América Móvil In 2013, we sold a portion of our shares in América Móvil for approximately $1,179. We sold the shares to maintain our historical ownership percentage in conjunction with América Móvil's repurchase activity. (See Note 8)


Advertising Solutions On May 8, 2012, we completed the sale of our Advertising Solutions segment to an affiliate of Cerberus Capital Management, L.P. for approximately $740 in cash after closing adjustments, a $200 advance, which was repaid in 2013, and a 47 percent equity interest in the new entity, YP Holdings. Our operating results include the results of the Advertising Solutions segment through May 8, 2012.
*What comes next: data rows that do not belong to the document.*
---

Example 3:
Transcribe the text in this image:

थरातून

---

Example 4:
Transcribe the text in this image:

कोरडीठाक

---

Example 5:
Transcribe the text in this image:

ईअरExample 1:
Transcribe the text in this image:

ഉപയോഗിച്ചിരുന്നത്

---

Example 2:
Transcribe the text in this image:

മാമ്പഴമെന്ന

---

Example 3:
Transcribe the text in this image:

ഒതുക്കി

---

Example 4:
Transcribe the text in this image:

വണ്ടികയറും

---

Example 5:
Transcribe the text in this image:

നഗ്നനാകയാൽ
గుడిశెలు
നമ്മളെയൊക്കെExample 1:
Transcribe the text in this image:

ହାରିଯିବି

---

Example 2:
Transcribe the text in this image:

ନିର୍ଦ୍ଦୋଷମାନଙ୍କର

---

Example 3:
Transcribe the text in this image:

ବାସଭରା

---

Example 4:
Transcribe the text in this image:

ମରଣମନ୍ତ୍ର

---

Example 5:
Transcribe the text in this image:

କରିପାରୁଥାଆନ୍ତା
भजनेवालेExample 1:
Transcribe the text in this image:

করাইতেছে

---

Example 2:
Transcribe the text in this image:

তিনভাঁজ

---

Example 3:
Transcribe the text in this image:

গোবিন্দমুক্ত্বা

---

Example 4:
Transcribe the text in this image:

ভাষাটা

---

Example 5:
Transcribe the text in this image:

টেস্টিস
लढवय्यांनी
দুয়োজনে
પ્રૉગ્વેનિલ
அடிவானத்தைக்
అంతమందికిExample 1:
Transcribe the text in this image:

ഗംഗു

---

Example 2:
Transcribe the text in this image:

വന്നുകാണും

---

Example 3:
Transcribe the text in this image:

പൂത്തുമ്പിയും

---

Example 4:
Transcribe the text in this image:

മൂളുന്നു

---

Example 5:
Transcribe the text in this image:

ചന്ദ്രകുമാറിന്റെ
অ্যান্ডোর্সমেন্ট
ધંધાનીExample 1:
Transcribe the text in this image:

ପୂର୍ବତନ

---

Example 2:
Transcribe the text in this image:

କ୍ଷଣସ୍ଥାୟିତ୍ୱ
Tender of Telmex Shares In August 2011, the Board of Directors of América Móvil approved a tender offer for the remaining outstanding shares of Télefonos de México, S.A. de C.V. (Telmex) that were not already owned by América Móvil. We tendered all of our shares of Telmex for $1,197 of cash. Telmex was accounted for as an equity method investment (see Note 8).


Pending Disposition

Connecticut Wireline In December 2013, we entered into an agreement to sell our incumbent local exchange operations in Connecticut for $2,000 in cash. The transaction is subject to review by the DOJ, the FCC and the Connecticut Public Utilities Regulatory Authority and other state regulatory authorities. We expect the deal to close in the second half of 2014, subject to customary closing conditions.
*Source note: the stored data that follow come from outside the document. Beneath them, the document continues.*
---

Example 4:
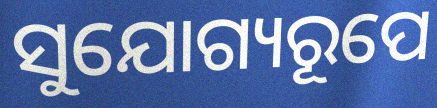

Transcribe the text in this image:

ସୁଯୋଗ୍ୟରୂପେ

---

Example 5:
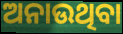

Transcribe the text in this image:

ଅନାଉଥିବାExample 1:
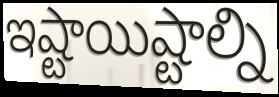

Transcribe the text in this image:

ఇష్టాయిష్టాల్ని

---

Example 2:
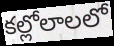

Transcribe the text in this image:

కల్లోలాలలో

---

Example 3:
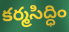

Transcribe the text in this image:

కర్మసిద్ధిం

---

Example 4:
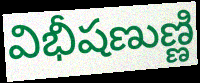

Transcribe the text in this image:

విభీషణుణ్ణి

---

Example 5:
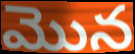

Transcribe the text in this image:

మొన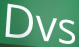
Dvs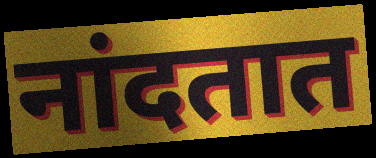
नांदतात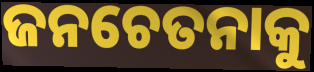
ଜନଚେତନାକୁ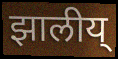
झालीय्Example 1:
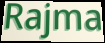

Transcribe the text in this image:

Rajma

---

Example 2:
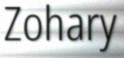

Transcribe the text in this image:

Zohary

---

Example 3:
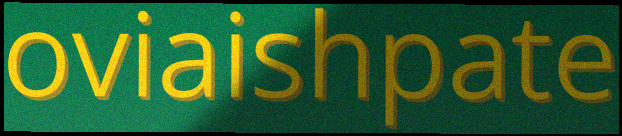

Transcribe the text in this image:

oviaishpate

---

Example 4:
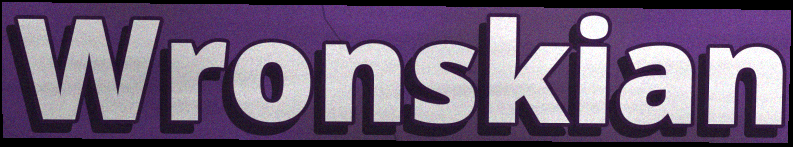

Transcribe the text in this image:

Wronskian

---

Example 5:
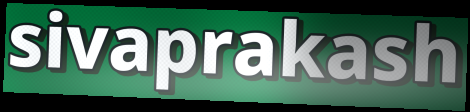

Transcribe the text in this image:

sivaprakashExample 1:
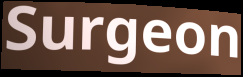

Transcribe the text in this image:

Surgeon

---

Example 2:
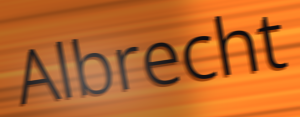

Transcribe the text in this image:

Albrecht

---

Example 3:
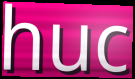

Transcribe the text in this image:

huc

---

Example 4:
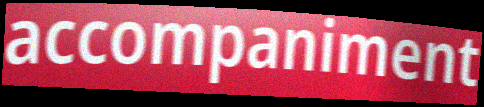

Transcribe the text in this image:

accompaniment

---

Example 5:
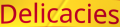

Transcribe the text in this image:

Delicacies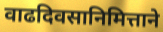
वाढदिवसानिमित्ताने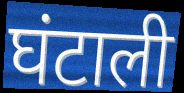
घंटाली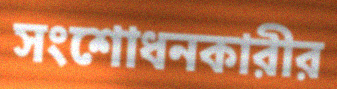
সংশোধনকারীর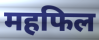
महफिल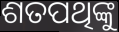
ଶତପଥିଙ୍କୁ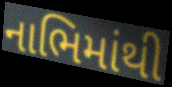
નાભિમાંથી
These Connecticut operations represent approximately $1,200 in annual revenues as of 2013. We applied held-for-sale treatment to the assets and liabilities of the Connecticut operations, and, accordingly, included the assets in “Other current assets, and the related liabilities in “Accounts payable and accrued liabilities, on our consolidated balance sheets. However, the business will not qualify as discontinued operations as we expect significant continuing direct cash flows related to the disposed operations. Assets and liabilities of the Connecticut operations included the following as of December 31, 2013:

Assets held for sale:  
Current assets$155
Property, plant and equipment - net 1,289
Goodwill 799
Other assets 17
Total assets$2,260
Liabilities related to assets held for sale:  
Current liabilities$128
Noncurrent liabilities 480
Total liabilities$608


T-Mobile In March 2011, we agreed to acquire from Deutsche Telekom AG (Deutsche Telekom) all shares of T-Mobile USA, Inc. (T-Mobile) for approximately $39,000, subject to certain adjustments. In December 2011, in light of opposition to the merger from the DOJ and FCC, we and Deutsche Telekom agreed to terminate the transaction. Pursuant to the purchase agreement, we paid a breakup fee of $3,000, entered into a broadband roaming agreement and transferred certain wireless spectrum with a book value of $962. These agreement termination charges were included in “Selling, general and administrative” expenses in our Other segment.